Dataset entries
Content starts
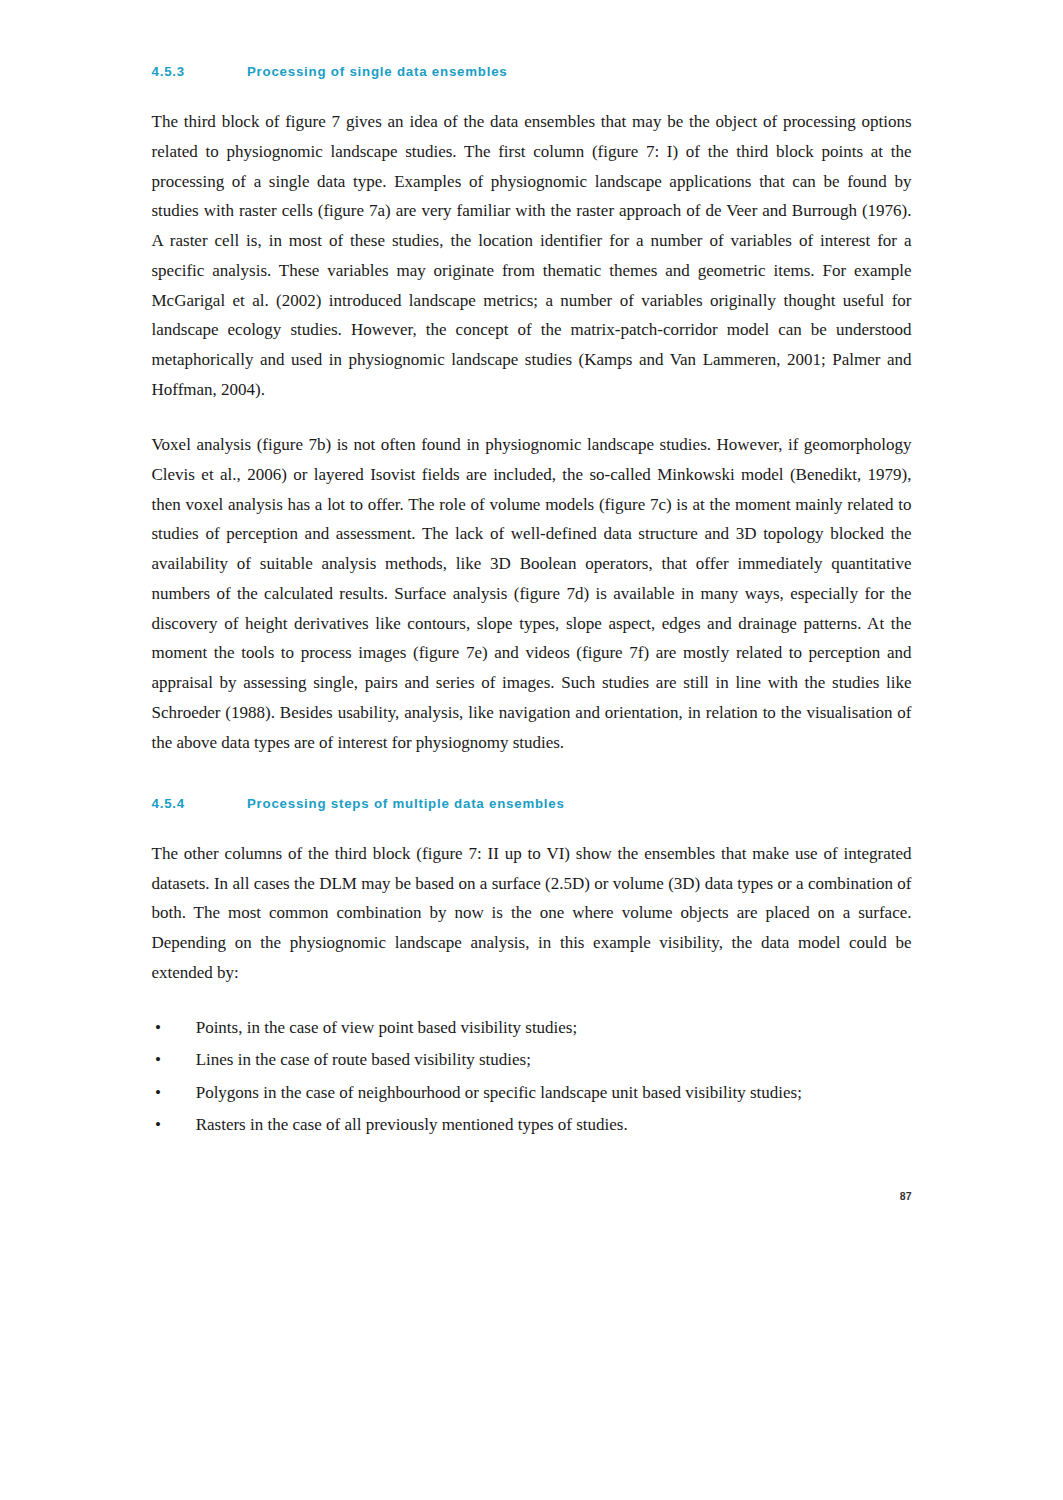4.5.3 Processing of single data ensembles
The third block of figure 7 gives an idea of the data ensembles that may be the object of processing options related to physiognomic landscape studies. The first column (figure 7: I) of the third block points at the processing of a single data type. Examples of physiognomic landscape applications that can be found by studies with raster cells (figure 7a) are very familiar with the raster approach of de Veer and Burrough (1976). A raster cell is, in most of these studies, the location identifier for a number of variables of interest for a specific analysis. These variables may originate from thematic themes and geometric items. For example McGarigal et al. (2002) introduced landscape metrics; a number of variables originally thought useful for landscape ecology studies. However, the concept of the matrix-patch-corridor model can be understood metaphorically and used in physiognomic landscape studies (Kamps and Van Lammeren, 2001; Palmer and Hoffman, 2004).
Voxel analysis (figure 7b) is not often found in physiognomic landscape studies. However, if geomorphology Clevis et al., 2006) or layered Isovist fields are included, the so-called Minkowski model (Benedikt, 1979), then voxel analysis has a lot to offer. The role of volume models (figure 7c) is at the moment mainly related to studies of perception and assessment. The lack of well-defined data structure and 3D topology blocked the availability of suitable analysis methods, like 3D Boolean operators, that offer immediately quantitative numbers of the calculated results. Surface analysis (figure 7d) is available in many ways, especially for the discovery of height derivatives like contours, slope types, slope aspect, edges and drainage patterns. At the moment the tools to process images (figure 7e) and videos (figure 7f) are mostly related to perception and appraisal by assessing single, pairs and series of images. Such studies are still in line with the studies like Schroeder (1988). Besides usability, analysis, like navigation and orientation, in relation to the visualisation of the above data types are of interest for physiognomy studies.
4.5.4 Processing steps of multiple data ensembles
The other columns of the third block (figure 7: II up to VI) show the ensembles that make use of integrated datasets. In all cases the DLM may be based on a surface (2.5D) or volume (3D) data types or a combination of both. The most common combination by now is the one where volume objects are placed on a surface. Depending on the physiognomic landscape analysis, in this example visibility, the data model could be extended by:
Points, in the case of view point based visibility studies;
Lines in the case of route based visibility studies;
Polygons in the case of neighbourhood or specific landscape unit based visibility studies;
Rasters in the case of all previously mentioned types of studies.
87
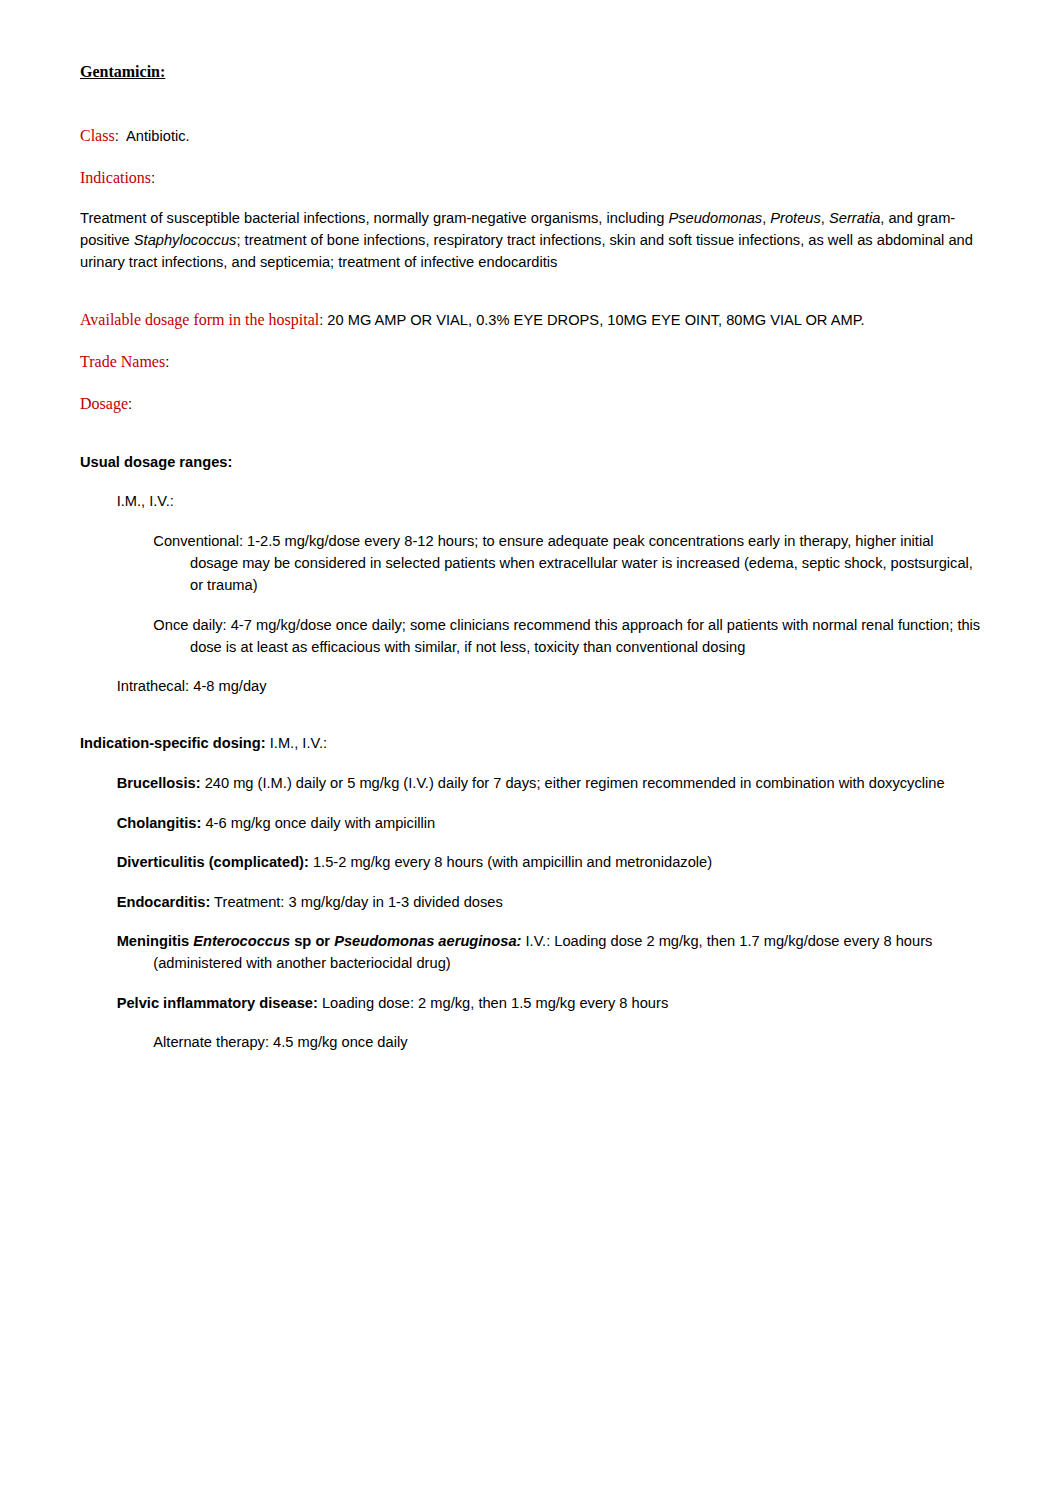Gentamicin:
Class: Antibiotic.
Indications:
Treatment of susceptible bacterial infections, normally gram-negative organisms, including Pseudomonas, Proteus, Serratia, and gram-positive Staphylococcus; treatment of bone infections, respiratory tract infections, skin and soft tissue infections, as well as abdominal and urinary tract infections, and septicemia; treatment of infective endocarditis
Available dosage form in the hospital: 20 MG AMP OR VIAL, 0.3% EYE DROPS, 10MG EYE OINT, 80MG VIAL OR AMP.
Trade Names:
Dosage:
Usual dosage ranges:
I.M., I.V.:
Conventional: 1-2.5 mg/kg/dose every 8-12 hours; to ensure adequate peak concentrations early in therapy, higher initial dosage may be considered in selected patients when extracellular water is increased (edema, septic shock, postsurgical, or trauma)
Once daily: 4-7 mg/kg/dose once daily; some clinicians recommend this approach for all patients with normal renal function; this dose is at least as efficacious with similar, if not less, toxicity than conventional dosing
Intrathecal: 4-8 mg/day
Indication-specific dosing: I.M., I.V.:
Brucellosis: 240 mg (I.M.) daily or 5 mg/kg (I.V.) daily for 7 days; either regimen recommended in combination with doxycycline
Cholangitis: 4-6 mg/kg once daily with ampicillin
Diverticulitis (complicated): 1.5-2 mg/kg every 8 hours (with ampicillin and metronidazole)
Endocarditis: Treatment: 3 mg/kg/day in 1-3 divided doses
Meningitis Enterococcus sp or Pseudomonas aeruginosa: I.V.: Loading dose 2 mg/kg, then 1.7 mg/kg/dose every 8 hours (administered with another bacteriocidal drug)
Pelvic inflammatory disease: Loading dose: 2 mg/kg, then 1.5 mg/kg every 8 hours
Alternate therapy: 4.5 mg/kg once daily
Content ends
**About this exercise:**
Only the lines from the one containing "Cholangitis: 4-6 mg/kg" through the final line above should be duplicated, exactly as they stand.

**Answer to this task:**
Cholangitis: 4-6 mg/kg once daily with ampicillin
Diverticulitis (complicated): 1.5-2 mg/kg every 8 hours (with ampicillin and metronidazole)
Endocarditis: Treatment: 3 mg/kg/day in 1-3 divided doses
Meningitis Enterococcus sp or Pseudomonas aeruginosa: I.V.: Loading dose 2 mg/kg, then 1.7 mg/kg/dose every 8 hours (administered with another bacteriocidal drug)
Pelvic inflammatory disease: Loading dose: 2 mg/kg, then 1.5 mg/kg every 8 hours
Alternate therapy: 4.5 mg/kg once daily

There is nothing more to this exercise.